La direzione politica delle mobilitazioni non è contesa da nessun’altra organizzazione, al di fuori del fronte patronale-clerico-universitario. Questo è il cuore della situazione in Nicaragua. Questo fronte non chiede l’allontanamento della famiglia Ortega dal governo, perché non ha ancora messo insieme un’alternativa politica che la rimpiazzi. Resta aperta una transizione politica cruciale. I media stanno cercando di presentare questo acefalia della leadership come qualcosa di positivo, con l’intenzione di evitare che si generi una differenziazione politica. Il fronte unico tra il grande padronato, da un lato, e il popolo per le strade, dall’altro, nasconde la contraddizione tra la classe sociale che per dieci anni ha sostenuto l’orteguismo e una massa di lavoratori e giovani che hanno dato libero sfogo all’indignazione che hanno accumulato nel corso del decennio.

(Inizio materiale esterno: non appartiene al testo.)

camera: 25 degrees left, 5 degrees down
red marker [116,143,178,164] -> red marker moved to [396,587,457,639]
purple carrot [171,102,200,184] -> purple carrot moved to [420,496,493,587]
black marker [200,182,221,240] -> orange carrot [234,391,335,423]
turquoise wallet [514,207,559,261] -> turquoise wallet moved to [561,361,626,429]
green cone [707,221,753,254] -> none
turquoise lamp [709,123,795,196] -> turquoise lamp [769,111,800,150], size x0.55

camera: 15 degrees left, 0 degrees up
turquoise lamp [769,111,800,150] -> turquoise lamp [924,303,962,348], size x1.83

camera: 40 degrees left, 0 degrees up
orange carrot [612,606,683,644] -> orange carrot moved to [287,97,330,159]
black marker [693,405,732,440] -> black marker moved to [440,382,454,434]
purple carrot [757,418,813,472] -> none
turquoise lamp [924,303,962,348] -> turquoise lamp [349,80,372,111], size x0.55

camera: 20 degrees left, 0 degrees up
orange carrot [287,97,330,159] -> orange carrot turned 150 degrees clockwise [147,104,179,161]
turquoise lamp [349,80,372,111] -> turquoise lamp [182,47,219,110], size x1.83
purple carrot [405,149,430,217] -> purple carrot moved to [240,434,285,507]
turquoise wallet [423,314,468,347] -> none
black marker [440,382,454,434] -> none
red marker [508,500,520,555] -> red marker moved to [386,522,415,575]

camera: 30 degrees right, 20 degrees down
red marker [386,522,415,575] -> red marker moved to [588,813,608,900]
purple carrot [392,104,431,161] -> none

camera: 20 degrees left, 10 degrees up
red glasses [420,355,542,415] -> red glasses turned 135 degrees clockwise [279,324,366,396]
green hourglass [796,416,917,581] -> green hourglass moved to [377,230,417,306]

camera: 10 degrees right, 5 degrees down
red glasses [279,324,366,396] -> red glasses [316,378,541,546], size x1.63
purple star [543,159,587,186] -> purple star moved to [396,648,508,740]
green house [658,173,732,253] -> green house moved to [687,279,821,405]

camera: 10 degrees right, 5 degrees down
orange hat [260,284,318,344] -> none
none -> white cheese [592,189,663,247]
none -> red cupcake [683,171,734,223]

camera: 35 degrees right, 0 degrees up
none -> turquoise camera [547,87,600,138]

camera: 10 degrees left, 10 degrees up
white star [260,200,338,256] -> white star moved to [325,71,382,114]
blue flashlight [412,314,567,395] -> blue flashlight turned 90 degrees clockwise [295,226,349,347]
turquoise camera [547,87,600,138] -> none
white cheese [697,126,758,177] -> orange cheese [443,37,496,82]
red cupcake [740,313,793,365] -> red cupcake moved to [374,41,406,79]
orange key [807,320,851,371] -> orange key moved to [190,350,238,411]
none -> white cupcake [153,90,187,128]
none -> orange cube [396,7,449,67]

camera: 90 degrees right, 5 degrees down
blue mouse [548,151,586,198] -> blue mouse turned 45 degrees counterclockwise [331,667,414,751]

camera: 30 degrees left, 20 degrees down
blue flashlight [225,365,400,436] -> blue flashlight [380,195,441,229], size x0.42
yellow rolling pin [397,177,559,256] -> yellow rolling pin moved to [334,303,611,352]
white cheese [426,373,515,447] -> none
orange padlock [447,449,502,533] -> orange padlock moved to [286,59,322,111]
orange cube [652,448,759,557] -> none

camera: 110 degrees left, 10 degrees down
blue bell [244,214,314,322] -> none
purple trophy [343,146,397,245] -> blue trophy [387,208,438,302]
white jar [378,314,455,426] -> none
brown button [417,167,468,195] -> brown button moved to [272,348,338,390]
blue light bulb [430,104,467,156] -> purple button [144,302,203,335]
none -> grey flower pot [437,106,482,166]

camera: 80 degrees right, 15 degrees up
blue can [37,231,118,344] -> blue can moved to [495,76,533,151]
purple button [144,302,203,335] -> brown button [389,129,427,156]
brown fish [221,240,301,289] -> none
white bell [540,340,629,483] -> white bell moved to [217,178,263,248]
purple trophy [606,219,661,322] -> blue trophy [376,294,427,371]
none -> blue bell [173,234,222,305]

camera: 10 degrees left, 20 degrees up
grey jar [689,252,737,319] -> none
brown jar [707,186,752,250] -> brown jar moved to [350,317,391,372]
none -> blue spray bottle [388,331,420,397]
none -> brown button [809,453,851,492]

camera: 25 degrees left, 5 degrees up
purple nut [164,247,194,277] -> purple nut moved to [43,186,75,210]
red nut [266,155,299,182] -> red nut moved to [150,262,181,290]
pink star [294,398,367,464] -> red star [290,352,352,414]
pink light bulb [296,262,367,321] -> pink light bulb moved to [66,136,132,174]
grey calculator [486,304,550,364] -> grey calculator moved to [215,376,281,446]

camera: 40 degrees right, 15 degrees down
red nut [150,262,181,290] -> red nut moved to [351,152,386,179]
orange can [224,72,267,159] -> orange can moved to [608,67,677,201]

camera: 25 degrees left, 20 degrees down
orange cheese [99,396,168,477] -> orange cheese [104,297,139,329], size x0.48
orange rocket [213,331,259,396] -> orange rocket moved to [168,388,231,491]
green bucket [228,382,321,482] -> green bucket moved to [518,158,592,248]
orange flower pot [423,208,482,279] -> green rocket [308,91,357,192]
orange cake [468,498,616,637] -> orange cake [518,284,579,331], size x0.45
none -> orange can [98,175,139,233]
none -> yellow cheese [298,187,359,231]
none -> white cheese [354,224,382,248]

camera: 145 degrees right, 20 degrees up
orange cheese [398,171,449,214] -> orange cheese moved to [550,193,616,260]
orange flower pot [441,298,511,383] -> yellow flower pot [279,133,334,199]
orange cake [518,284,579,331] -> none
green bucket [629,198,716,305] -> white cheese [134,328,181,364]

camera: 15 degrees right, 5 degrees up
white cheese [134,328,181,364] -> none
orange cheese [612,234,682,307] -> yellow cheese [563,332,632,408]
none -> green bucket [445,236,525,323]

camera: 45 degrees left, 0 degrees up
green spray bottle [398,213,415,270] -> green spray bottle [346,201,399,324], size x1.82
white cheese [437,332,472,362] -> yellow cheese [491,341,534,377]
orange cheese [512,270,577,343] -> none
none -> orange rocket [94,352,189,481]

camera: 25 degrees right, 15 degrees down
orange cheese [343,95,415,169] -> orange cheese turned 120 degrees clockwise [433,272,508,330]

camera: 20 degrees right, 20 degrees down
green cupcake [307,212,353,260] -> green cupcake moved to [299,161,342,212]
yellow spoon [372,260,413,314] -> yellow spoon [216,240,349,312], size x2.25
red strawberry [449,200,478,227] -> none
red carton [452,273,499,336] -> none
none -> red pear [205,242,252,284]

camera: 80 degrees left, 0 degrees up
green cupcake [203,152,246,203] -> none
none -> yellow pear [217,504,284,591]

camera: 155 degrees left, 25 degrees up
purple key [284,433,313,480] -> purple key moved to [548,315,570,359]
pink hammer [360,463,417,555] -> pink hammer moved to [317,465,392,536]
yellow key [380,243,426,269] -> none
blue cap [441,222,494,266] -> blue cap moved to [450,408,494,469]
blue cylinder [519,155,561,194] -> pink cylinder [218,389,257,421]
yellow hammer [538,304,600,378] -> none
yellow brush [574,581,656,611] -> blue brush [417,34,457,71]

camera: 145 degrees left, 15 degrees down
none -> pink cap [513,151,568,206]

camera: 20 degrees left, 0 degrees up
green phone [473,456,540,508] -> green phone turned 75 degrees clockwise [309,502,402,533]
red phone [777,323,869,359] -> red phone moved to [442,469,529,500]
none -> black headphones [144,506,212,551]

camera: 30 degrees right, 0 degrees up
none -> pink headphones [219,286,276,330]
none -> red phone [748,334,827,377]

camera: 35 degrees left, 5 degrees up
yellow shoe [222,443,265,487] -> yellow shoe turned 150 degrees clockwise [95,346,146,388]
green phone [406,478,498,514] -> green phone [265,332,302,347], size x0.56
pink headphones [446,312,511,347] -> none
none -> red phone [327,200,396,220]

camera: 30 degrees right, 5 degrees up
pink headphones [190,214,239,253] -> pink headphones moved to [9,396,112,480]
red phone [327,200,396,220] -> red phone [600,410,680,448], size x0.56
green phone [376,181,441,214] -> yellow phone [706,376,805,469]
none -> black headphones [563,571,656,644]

La brutalità della repressione esercitata dall’orteguismo, che però si sarebbe subito ritirato abrogando il decreto, ha messo in luce il banditismo politico del sandinismo. Il fatto è che, accanto ai brutali attacchi della polizia e dell’esercito contro i manifestanti, hanno operato “milizie” del partito ufficiale, il che non ha nulla a che vedere, naturalmente, con “l’armamento delle masse”. Nei fatti, il Nicaragua è governato da un regime monopartitico. Queste “milizie” non sono l’arma di resistenza “nac & pop” all'”offensiva neoliberale”, ma uno strumento contro le masse e contro lo sforzo di sviluppare un’alternativa indipendente dei lavoratori al governo dei padroni che viene premiato a Dubai.

 

Il crollo del sistema pensionistico nicaraguense rivela che governi di diverse tendenze in America Latina sono nella stessa condizione – la crisi senza via d’uscita della dominazione politica capitalista in America Latina, nel contesto dell’impasse economica e politica globale. Il logoramento dei Macri e degli Ortega, dei Maduro e dei Kuczinski, dei Piñera e dei Lula, ha la base storica comune della decadenza capitalista.

 

Macri dovrebbe guardarsi alle spalle.